■ **Information**
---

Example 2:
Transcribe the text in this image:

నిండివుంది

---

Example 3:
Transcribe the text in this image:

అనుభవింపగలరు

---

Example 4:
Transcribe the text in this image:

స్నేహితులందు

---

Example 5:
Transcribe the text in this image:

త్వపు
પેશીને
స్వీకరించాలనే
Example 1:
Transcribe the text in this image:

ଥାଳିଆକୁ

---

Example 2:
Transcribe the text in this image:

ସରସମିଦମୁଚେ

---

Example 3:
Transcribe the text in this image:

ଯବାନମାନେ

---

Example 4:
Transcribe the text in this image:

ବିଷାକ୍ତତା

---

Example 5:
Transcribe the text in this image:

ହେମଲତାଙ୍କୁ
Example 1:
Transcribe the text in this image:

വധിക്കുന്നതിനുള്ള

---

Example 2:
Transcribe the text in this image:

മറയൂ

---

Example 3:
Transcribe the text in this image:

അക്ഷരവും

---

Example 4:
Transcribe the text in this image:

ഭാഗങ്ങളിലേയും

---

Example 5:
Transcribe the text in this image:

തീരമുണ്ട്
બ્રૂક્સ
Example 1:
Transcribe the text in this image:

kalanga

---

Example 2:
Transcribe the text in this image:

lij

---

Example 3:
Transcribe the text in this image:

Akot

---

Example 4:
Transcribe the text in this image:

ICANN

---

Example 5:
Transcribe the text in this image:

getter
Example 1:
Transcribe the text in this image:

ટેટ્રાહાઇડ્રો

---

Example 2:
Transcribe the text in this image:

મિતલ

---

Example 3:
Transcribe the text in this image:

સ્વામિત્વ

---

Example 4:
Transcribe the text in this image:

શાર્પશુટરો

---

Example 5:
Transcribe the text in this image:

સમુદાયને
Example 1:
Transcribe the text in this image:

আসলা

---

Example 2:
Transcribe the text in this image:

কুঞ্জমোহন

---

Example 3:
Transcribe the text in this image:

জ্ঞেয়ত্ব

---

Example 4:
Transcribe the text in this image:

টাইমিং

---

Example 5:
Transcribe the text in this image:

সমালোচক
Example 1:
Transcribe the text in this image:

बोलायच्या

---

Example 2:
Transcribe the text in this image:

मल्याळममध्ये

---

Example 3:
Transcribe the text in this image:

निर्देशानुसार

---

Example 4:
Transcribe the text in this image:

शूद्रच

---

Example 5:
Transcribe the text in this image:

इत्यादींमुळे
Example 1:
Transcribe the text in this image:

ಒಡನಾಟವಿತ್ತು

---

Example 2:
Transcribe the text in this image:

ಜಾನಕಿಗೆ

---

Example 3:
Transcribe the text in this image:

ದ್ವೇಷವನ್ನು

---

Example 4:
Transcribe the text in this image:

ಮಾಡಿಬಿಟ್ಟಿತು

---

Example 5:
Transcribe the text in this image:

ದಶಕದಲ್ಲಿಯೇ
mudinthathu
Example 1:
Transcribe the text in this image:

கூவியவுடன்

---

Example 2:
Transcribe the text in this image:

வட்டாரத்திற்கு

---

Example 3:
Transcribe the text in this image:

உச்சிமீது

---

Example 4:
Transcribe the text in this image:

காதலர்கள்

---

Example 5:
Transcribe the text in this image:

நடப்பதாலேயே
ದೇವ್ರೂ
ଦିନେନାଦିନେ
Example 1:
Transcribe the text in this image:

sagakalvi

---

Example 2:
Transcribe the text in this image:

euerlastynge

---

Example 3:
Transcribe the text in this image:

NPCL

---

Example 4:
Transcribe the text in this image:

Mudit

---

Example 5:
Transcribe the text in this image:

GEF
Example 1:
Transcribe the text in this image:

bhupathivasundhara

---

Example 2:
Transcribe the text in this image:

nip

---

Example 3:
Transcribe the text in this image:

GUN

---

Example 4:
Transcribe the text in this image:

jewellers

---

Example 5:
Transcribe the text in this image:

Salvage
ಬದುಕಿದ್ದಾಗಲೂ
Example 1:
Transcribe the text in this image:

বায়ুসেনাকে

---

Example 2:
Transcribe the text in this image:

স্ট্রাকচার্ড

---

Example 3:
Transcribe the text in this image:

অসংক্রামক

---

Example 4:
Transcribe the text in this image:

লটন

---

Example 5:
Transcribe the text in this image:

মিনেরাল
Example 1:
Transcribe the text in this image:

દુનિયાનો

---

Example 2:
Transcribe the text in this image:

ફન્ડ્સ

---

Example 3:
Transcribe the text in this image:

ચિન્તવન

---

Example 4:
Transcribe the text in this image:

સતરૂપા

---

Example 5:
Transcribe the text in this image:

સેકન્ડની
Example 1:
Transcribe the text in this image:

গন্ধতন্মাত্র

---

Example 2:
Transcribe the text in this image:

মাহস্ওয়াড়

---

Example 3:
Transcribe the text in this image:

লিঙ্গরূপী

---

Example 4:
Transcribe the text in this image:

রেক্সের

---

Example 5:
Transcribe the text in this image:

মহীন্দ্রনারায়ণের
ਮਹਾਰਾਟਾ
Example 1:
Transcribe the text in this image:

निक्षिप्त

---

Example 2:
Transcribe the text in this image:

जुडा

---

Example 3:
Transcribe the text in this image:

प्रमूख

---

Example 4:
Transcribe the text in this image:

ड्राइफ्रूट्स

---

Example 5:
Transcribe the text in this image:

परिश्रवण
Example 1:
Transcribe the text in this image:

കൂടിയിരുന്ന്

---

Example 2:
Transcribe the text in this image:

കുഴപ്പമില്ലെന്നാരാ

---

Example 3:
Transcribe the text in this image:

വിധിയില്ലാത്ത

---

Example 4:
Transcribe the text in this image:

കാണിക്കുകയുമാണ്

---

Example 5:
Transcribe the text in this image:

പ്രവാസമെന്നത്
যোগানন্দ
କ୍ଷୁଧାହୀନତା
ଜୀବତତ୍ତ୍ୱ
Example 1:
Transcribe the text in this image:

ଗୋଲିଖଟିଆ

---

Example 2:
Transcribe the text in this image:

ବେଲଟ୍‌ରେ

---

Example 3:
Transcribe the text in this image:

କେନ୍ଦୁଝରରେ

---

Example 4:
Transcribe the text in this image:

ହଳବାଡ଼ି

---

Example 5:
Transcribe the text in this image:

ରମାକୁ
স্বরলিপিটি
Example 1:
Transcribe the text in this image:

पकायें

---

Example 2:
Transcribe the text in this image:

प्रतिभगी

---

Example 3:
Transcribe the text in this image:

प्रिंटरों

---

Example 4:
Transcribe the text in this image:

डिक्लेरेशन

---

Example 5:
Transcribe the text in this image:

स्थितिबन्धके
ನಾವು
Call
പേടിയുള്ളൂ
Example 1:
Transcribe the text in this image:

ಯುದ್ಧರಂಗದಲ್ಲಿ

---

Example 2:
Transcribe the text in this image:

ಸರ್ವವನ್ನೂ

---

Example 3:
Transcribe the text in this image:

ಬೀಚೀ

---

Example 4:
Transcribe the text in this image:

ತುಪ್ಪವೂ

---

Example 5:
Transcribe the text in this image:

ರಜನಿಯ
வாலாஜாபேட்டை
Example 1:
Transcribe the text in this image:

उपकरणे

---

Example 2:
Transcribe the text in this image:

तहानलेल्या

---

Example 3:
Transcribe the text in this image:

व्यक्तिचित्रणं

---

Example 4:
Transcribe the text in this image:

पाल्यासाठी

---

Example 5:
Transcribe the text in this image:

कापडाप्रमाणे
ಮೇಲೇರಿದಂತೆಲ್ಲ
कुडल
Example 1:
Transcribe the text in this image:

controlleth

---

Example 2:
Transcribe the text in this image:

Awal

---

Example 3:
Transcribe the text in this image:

■ **Task instructions**
Above are some records; extract every one of them exactly.

■ **Your response**
---

Example 2:
Transcribe the text in this image:

నిండివుంది

---

Example 3:
Transcribe the text in this image:

అనుభవింపగలరు

---

Example 4:
Transcribe the text in this image:

స్నేహితులందు

---

Example 5:
Transcribe the text in this image:

త్వపు
પેશીને
స్వీకరించాలనే
Example 1:
Transcribe the text in this image:

ଥାଳିଆକୁ

---

Example 2:
Transcribe the text in this image:

ସରସମିଦମୁଚେ

---

Example 3:
Transcribe the text in this image:

ଯବାନମାନେ

---

Example 4:
Transcribe the text in this image:

ବିଷାକ୍ତତା

---

Example 5:
Transcribe the text in this image:

ହେମଲତାଙ୍କୁ
Example 1:
Transcribe the text in this image:

വധിക്കുന്നതിനുള്ള

---

Example 2:
Transcribe the text in this image:

മറയൂ

---

Example 3:
Transcribe the text in this image:

അക്ഷരവും

---

Example 4:
Transcribe the text in this image:

ഭാഗങ്ങളിലേയും

---

Example 5:
Transcribe the text in this image:

തീരമുണ്ട്
બ્રૂક્સ
Example 1:
Transcribe the text in this image:

kalanga

---

Example 2:
Transcribe the text in this image:

lij

---

Example 3:
Transcribe the text in this image:

Akot

---

Example 4:
Transcribe the text in this image:

ICANN

---

Example 5:
Transcribe the text in this image:

getter
Example 1:
Transcribe the text in this image:

ટેટ્રાહાઇડ્રો

---

Example 2:
Transcribe the text in this image:

મિતલ

---

Example 3:
Transcribe the text in this image:

સ્વામિત્વ

---

Example 4:
Transcribe the text in this image:

શાર્પશુટરો

---

Example 5:
Transcribe the text in this image:

સમુદાયને
Example 1:
Transcribe the text in this image:

আসলা

---

Example 2:
Transcribe the text in this image:

কুঞ্জমোহন

---

Example 3:
Transcribe the text in this image:

জ্ঞেয়ত্ব

---

Example 4:
Transcribe the text in this image:

টাইমিং

---

Example 5:
Transcribe the text in this image:

সমালোচক
Example 1:
Transcribe the text in this image:

बोलायच्या

---

Example 2:
Transcribe the text in this image:

मल्याळममध्ये

---

Example 3:
Transcribe the text in this image:

निर्देशानुसार

---

Example 4:
Transcribe the text in this image:

शूद्रच

---

Example 5:
Transcribe the text in this image:

इत्यादींमुळे
Example 1:
Transcribe the text in this image:

ಒಡನಾಟವಿತ್ತು

---

Example 2:
Transcribe the text in this image:

ಜಾನಕಿಗೆ

---

Example 3:
Transcribe the text in this image:

ದ್ವೇಷವನ್ನು

---

Example 4:
Transcribe the text in this image:

ಮಾಡಿಬಿಟ್ಟಿತು

---

Example 5:
Transcribe the text in this image:

ದಶಕದಲ್ಲಿಯೇ
mudinthathu
Example 1:
Transcribe the text in this image:

கூவியவுடன்

---

Example 2:
Transcribe the text in this image:

வட்டாரத்திற்கு

---

Example 3:
Transcribe the text in this image:

உச்சிமீது

---

Example 4:
Transcribe the text in this image:

காதலர்கள்

---

Example 5:
Transcribe the text in this image:

நடப்பதாலேயே
ದೇವ್ರೂ
ଦିନେନାଦିନେ
Example 1:
Transcribe the text in this image:

sagakalvi

---

Example 2:
Transcribe the text in this image:

euerlastynge

---

Example 3:
Transcribe the text in this image:

NPCL

---

Example 4:
Transcribe the text in this image:

Mudit

---

Example 5:
Transcribe the text in this image:

GEF
Example 1:
Transcribe the text in this image:

bhupathivasundhara

---

Example 2:
Transcribe the text in this image:

nip

---

Example 3:
Transcribe the text in this image:

GUN

---

Example 4:
Transcribe the text in this image:

jewellers

---

Example 5:
Transcribe the text in this image:

Salvage
ಬದುಕಿದ್ದಾಗಲೂ
Example 1:
Transcribe the text in this image:

বায়ুসেনাকে

---

Example 2:
Transcribe the text in this image:

স্ট্রাকচার্ড

---

Example 3:
Transcribe the text in this image:

অসংক্রামক

---

Example 4:
Transcribe the text in this image:

লটন

---

Example 5:
Transcribe the text in this image:

মিনেরাল
Example 1:
Transcribe the text in this image:

દુનિયાનો

---

Example 2:
Transcribe the text in this image:

ફન્ડ્સ

---

Example 3:
Transcribe the text in this image:

ચિન્તવન

---

Example 4:
Transcribe the text in this image:

સતરૂપા

---

Example 5:
Transcribe the text in this image:

સેકન્ડની
Example 1:
Transcribe the text in this image:

গন্ধতন্মাত্র

---

Example 2:
Transcribe the text in this image:

মাহস্ওয়াড়

---

Example 3:
Transcribe the text in this image:

লিঙ্গরূপী

---

Example 4:
Transcribe the text in this image:

রেক্সের

---

Example 5:
Transcribe the text in this image:

মহীন্দ্রনারায়ণের
ਮਹਾਰਾਟਾ
Example 1:
Transcribe the text in this image:

निक्षिप्त

---

Example 2:
Transcribe the text in this image:

जुडा

---

Example 3:
Transcribe the text in this image:

प्रमूख

---

Example 4:
Transcribe the text in this image:

ड्राइफ्रूट्स

---

Example 5:
Transcribe the text in this image:

परिश्रवण
Example 1:
Transcribe the text in this image:

കൂടിയിരുന്ന്

---

Example 2:
Transcribe the text in this image:

കുഴപ്പമില്ലെന്നാരാ

---

Example 3:
Transcribe the text in this image:

വിധിയില്ലാത്ത

---

Example 4:
Transcribe the text in this image:

കാണിക്കുകയുമാണ്

---

Example 5:
Transcribe the text in this image:

പ്രവാസമെന്നത്
যোগানন্দ
କ୍ଷୁଧାହୀନତା
ଜୀବତତ୍ତ୍ୱ
Example 1:
Transcribe the text in this image:

ଗୋଲିଖଟିଆ

---

Example 2:
Transcribe the text in this image:

ବେଲଟ୍‌ରେ

---

Example 3:
Transcribe the text in this image:

କେନ୍ଦୁଝରରେ

---

Example 4:
Transcribe the text in this image:

ହଳବାଡ଼ି

---

Example 5:
Transcribe the text in this image:

ରମାକୁ
স্বরলিপিটি
Example 1:
Transcribe the text in this image:

पकायें

---

Example 2:
Transcribe the text in this image:

प्रतिभगी

---

Example 3:
Transcribe the text in this image:

प्रिंटरों

---

Example 4:
Transcribe the text in this image:

डिक्लेरेशन

---

Example 5:
Transcribe the text in this image:

स्थितिबन्धके
ನಾವು
Call
പേടിയുള്ളൂ
Example 1:
Transcribe the text in this image:

ಯುದ್ಧರಂಗದಲ್ಲಿ

---

Example 2:
Transcribe the text in this image:

ಸರ್ವವನ್ನೂ

---

Example 3:
Transcribe the text in this image:

ಬೀಚೀ

---

Example 4:
Transcribe the text in this image:

ತುಪ್ಪವೂ

---

Example 5:
Transcribe the text in this image:

ರಜನಿಯ
வாலாஜாபேட்டை
Example 1:
Transcribe the text in this image:

उपकरणे

---

Example 2:
Transcribe the text in this image:

तहानलेल्या

---

Example 3:
Transcribe the text in this image:

व्यक्तिचित्रणं

---

Example 4:
Transcribe the text in this image:

पाल्यासाठी

---

Example 5:
Transcribe the text in this image:

कापडाप्रमाणे
ಮೇಲೇರಿದಂತೆಲ್ಲ
कुडल
Example 1:
Transcribe the text in this image:

controlleth

---

Example 2:
Transcribe the text in this image:

Awal

---

Example 3:
Transcribe the text in this image:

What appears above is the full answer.